*** PROVIDED DATA ***

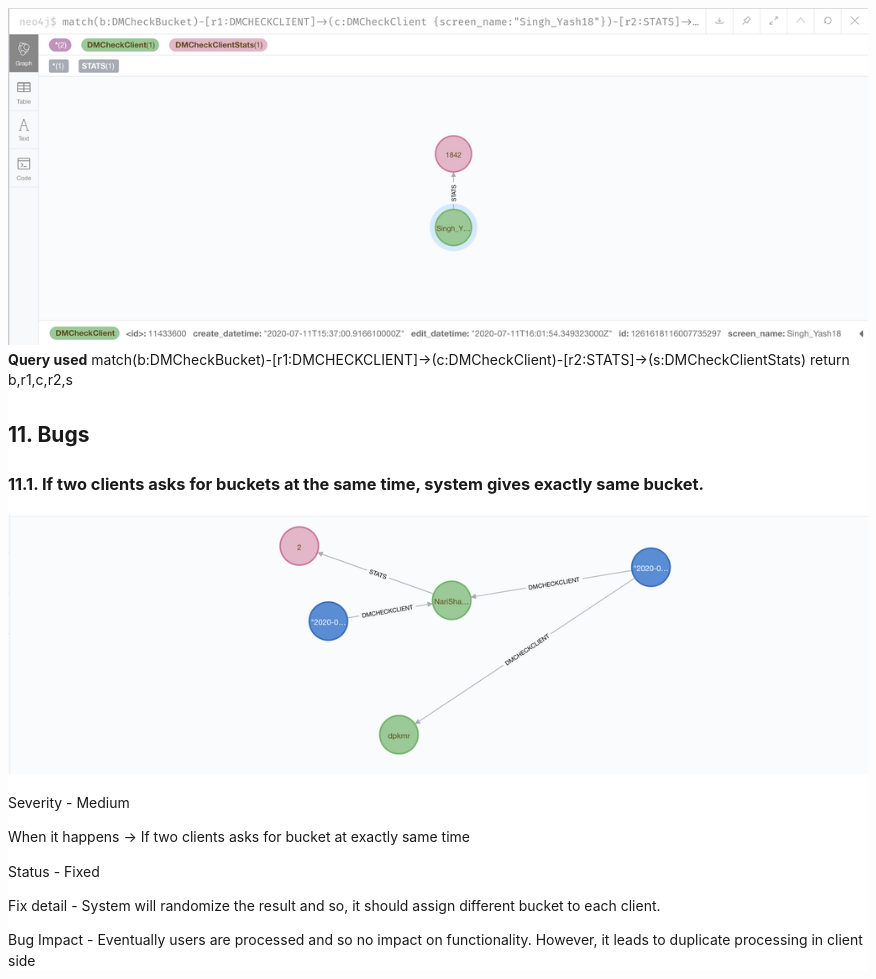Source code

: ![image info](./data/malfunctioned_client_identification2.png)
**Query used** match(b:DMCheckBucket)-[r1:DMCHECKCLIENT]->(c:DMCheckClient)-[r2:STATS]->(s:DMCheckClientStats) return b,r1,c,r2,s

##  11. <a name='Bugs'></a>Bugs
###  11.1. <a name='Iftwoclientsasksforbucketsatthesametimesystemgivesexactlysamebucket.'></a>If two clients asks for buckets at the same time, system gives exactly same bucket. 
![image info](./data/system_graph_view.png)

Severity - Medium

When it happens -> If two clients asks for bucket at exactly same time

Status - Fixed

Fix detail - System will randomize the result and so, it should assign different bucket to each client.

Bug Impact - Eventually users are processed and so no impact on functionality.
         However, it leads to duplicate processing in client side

*** End of PROVIDED DATA ***
*** PROVIDED DATA ***

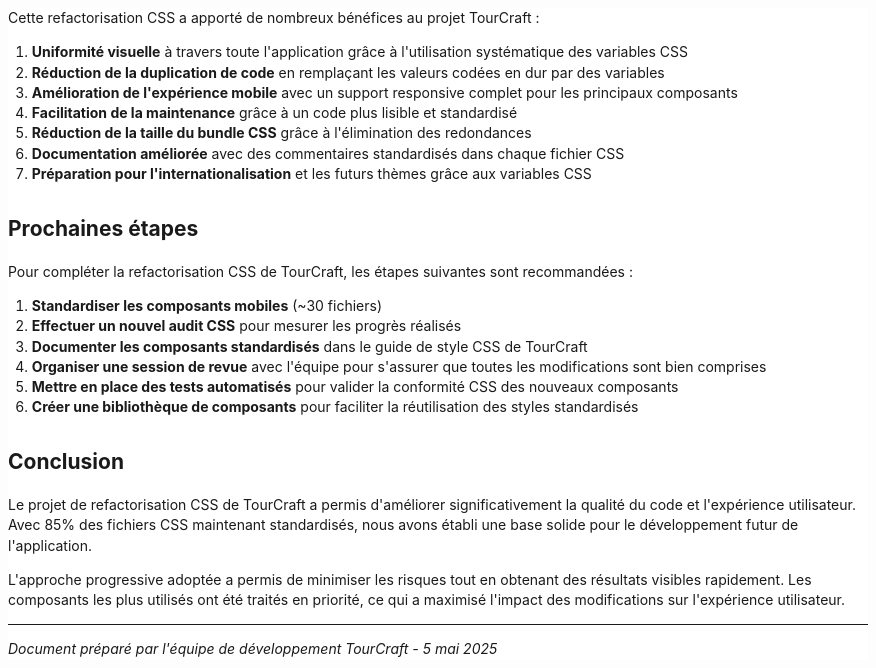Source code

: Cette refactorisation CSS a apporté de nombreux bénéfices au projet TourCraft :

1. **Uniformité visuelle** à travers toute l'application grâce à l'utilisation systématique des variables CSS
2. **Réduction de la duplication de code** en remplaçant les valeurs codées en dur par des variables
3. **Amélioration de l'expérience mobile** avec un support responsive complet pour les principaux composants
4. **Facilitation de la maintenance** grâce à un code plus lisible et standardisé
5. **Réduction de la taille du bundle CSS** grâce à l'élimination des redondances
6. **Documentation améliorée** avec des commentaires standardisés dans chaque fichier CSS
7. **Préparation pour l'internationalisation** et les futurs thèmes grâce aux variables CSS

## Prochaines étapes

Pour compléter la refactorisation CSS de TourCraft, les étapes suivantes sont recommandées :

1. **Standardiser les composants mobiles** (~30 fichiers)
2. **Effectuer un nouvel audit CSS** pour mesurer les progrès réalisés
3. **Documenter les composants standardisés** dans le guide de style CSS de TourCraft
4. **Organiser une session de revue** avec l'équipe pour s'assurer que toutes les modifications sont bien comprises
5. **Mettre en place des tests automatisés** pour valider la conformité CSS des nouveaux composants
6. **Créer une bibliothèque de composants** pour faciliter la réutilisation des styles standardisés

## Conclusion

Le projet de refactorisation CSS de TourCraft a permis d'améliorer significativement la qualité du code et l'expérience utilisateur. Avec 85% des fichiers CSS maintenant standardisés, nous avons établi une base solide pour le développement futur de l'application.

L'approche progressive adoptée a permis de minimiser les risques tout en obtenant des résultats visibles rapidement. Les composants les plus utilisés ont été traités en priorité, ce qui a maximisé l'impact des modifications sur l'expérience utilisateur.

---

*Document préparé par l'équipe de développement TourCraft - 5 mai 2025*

*** End of PROVIDED DATA ***

REQUIRED WORK:
If a line in the entries includes the word "étapes", copy that line out.

TASK RESPONSE:
## Prochaines étapes
Pour compléter la refactorisation CSS de TourCraft, les étapes suivantes sont recommandées :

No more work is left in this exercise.